The world needed a stronger Kyoto Protocol, but Doha failed to deliver.
The second commitment period of the Kyoto Protocol is being cited as one of the many successes of this conference. The Kyoto Protocol, although currently the only legally binding deal committing countries to reduce their carbon emissions, is far from perfect – and this agreement on a second commitment further weakens the deal. The world needed a Kyoto Protocol revitalised with the necessary commitment, ambition and urgency, but Doha failed to deliver.

The world needed justice, but Doha failed to deliver.
In the wake of Hurricane Sandy, and in the midst of Typhoon Bopha, COP18 should have provided honest reparations for those most affected by climate change, and adequately addressed climate justice. Instead, “loss and damage” received tokenistic near-dismissal. There are no guarantees that the fundamental demands from developing countries to establish an international mechanism will be met. The world needed climate justice, but Doha failed to deliver.

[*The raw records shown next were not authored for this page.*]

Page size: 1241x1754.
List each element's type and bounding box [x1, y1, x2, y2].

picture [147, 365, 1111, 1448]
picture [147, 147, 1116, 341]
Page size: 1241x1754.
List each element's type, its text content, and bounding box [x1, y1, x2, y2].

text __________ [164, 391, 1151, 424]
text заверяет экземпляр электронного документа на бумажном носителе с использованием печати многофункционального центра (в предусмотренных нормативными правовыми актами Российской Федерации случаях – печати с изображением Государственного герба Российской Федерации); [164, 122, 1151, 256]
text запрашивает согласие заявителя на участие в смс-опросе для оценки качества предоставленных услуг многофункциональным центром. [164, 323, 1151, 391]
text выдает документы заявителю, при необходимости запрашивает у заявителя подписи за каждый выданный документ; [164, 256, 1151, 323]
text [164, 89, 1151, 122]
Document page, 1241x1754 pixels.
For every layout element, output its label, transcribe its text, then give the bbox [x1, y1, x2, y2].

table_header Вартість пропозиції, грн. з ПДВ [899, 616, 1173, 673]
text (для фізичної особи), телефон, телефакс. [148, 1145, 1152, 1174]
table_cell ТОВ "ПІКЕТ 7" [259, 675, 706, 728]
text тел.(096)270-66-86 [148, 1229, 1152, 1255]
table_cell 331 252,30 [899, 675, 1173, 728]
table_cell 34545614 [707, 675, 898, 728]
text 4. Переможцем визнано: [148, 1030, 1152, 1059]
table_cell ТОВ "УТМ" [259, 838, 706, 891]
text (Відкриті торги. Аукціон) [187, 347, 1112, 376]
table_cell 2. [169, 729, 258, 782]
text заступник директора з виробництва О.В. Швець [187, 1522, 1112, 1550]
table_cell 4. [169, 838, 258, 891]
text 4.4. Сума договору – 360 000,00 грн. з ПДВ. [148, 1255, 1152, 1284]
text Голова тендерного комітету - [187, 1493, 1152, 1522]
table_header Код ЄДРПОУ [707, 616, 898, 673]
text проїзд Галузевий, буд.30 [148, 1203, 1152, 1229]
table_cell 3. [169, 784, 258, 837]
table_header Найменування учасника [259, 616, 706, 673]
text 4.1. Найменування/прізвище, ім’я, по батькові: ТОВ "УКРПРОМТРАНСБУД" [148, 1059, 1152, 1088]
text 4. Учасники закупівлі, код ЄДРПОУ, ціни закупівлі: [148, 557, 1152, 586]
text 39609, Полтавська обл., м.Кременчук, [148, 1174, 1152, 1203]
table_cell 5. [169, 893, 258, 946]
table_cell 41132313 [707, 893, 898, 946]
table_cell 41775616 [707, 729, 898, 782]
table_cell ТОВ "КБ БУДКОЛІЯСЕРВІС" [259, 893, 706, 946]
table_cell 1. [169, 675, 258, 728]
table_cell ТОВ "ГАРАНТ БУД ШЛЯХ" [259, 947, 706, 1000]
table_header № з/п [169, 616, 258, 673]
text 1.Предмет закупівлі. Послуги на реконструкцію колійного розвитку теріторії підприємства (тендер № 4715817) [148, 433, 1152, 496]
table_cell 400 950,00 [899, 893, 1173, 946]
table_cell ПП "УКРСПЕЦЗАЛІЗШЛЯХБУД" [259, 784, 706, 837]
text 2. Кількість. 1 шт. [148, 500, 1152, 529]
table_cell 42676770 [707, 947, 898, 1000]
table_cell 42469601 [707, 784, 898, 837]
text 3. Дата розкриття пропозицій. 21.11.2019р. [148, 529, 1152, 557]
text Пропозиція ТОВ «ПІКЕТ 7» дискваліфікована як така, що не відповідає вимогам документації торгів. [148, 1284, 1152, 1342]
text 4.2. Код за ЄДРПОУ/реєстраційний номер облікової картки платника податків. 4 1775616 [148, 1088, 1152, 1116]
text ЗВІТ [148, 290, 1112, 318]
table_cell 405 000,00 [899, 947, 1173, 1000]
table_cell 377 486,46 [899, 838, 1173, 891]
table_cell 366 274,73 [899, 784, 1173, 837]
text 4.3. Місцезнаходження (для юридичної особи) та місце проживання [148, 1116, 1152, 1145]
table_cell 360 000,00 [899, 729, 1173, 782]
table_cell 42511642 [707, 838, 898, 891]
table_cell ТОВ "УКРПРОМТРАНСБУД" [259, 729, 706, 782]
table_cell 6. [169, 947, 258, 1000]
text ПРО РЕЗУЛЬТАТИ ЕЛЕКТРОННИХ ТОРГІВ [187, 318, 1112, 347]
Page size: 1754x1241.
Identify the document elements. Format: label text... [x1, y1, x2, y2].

Some have dismissed such claims of failure, calling the Doha conference a ‘transition COP’, where nothing major was ever going to be decided, except negotiating steps towards a global deal for 2020. This lack of political will is locking us into a decade of inaction – a decade we cannot spare. We needed real progress, but Doha failed to deliver. 

‎Doha unveiled the hypocrisy behind UNFCCC encouraging youth participation

by Lurette Paulime

I have been involved in the international youth climate movement before, but I have never seen youth activists experience such an enormous frustration as at COP18 in Doha. At COP16 in Cancun, young people were removed by the police and others got arrested but they did not lose their accreditations to the UNFCCC. Now, this issue is become more serious at the COP18 in Doha.

Some youth lost their accreditation, others got debadged, arrested, and deported. While this situation is not unique, it is especially in Doha that I experienced the fragile state of young accreditation within the UNFCCC. In fact, UNFCCC officials can no longer hide the hypocrisy of their encouraging youth participation in the process. We were present and vibrant in every corner of the convention center in Doha. They asked us to get angry, they asked us to do something — but when we tried to do it, they just kicked us out. The most disappointing scene was the case of the two members of the Arab Youth Climate Movement that were arrested and deported to their home countries when they were just unfurling a banner. Our very own Anjali was temporarily de-badged for no justifiable reason in the first week of the conference. These are just a few examples of the frustration and threats youth in Doha had to bare.